What is the Average Directional Index (ADX)?
The Average Directional Index (ADX) is a technical analysis indicator used to measure the strength of a trend, regardless of its direction. Developed by Welles Wilder Jr., it's commonly used to avoid trading in choppy, sideways markets. ADX doesn't indicate *which* direction the price will move, only the strength of the existing trend. A rising ADX suggests a strengthening trend, while a falling ADX suggests a weakening trend. It's often used in conjunction with Directional Indicators (+DI and -DI) to determine trend direction.
How it Works
ADX is calculated based on the range expansion index (DX), which measures the degree to which price movement is directional. DX is then smoothed using a moving average.
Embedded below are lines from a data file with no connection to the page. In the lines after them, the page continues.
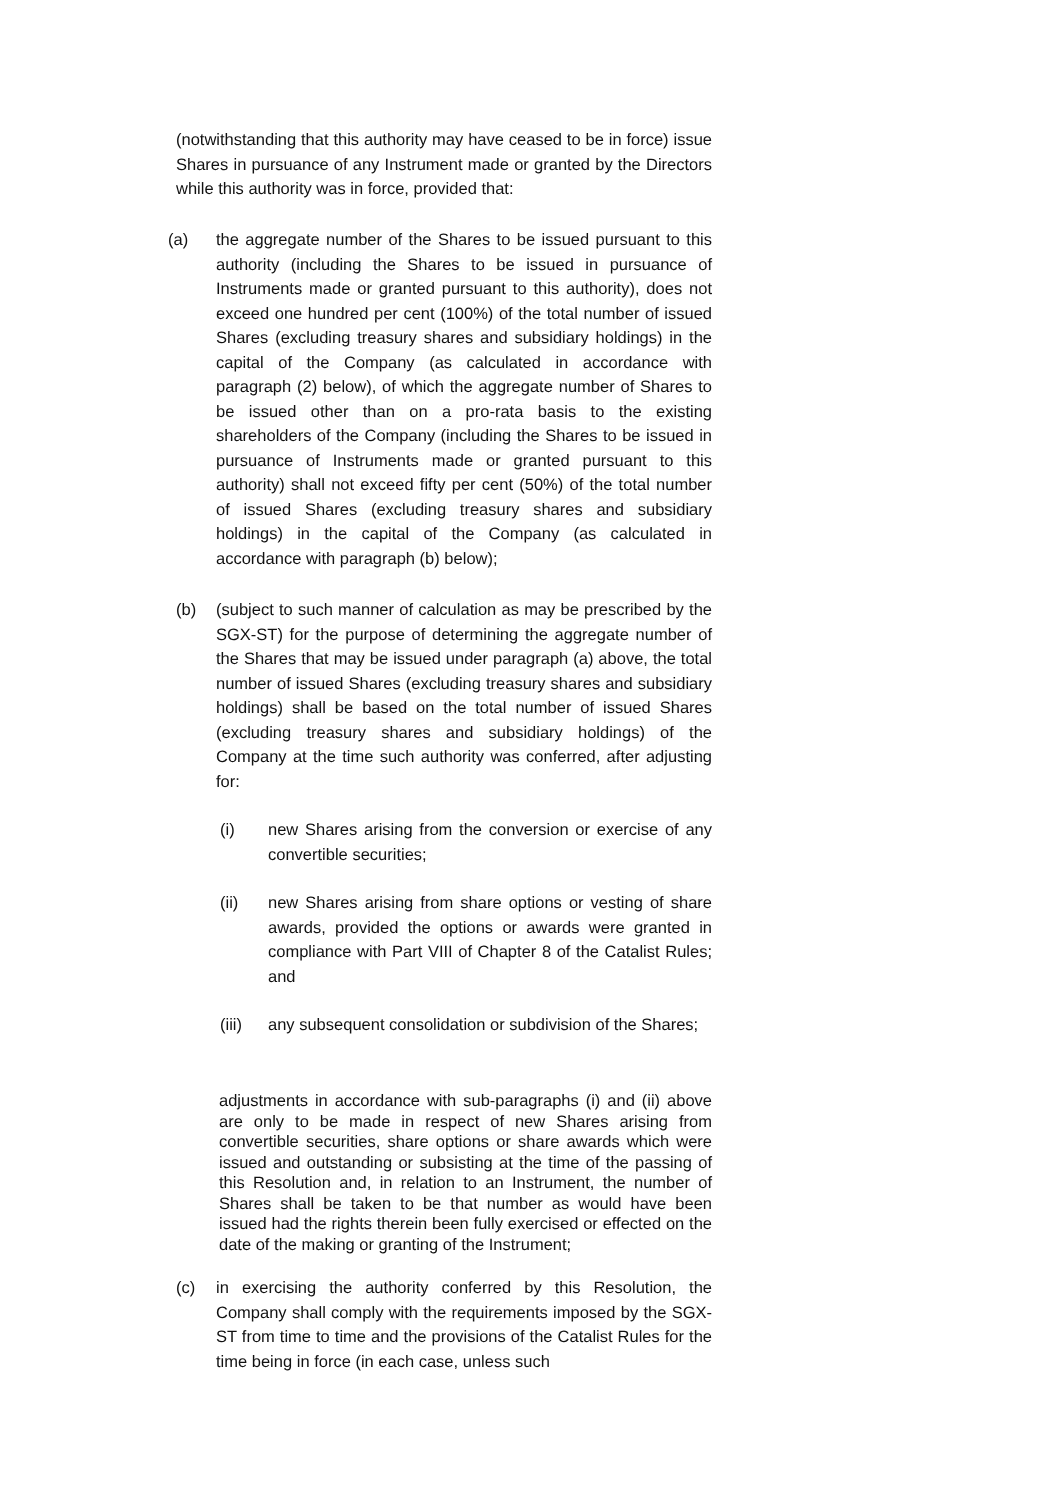(notwithstanding that this authority may have ceased to be in force) issue Shares in pursuance of any Instrument made or granted by the Directors while this authority was in force, provided that:
(a) the aggregate number of the Shares to be issued pursuant to this authority (including the Shares to be issued in pursuance of Instruments made or granted pursuant to this authority), does not exceed one hundred per cent (100%) of the total number of issued Shares (excluding treasury shares and subsidiary holdings) in the capital of the Company (as calculated in accordance with paragraph (2) below), of which the aggregate number of Shares to be issued other than on a pro-rata basis to the existing shareholders of the Company (including the Shares to be issued in pursuance of Instruments made or granted pursuant to this authority) shall not exceed fifty per cent (50%) of the total number of issued Shares (excluding treasury shares and subsidiary holdings) in the capital of the Company (as calculated in accordance with paragraph (b) below);
(b) (subject to such manner of calculation as may be prescribed by the SGX-ST) for the purpose of determining the aggregate number of the Shares that may be issued under paragraph (a) above, the total number of issued Shares (excluding treasury shares and subsidiary holdings) shall be based on the total number of issued Shares (excluding treasury shares and subsidiary holdings) of the Company at the time such authority was conferred, after adjusting for:
(i) new Shares arising from the conversion or exercise of any convertible securities;
(ii) new Shares arising from share options or vesting of share awards, provided the options or awards were granted in compliance with Part VIII of Chapter 8 of the Catalist Rules; and
(iii)
any subsequent consolidation or subdivision of the Shares;
adjustments in accordance with sub-paragraphs (i) and (ii) above are only to be made in respect of new Shares arising from convertible securities, share options or share awards which were issued and outstanding or subsisting at the time of the passing of this Resolution and, in relation to an Instrument, the number of Shares shall be taken to be that number as would have been issued had the rights therein been fully exercised or effected on the date of the making or granting of the Instrument;
(c) in exercising the authority conferred by this Resolution, the Company shall comply with the requirements imposed by the SGX-ST from time to time and the provisions of the Catalist Rules for the time being in force (in each case, unless such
The ADX line fluctuates between 0 and 100. Readings above 25 generally indicate a strong trend, while readings below 20 suggest a weak or absent trend. The indicator considers both positive and negative directional movement.
Trading Signals
Buy Signal: When ADX rises above 25 and +DI crosses above -DI, it suggests a strengthening uptrend. Sell Signal: When ADX rises above 25 and -DI crosses above +DI, it suggests a strengthening downtrend. A falling ADX below 20 can signal a potential trend reversal or consolidation. Traders often look for ADX to confirm signals from other indicators.
Basic Settings
The default settings for ADX on TradingView are a period of 14. This means the indicator calculates the average directional movement over the last 14 periods (e.g., days, hours). Adjusting the period can make the indicator more or less sensitive to price changes. Shorter periods react faster but may generate more false signals, while longer periods are smoother but slower to react. Experimentation is key.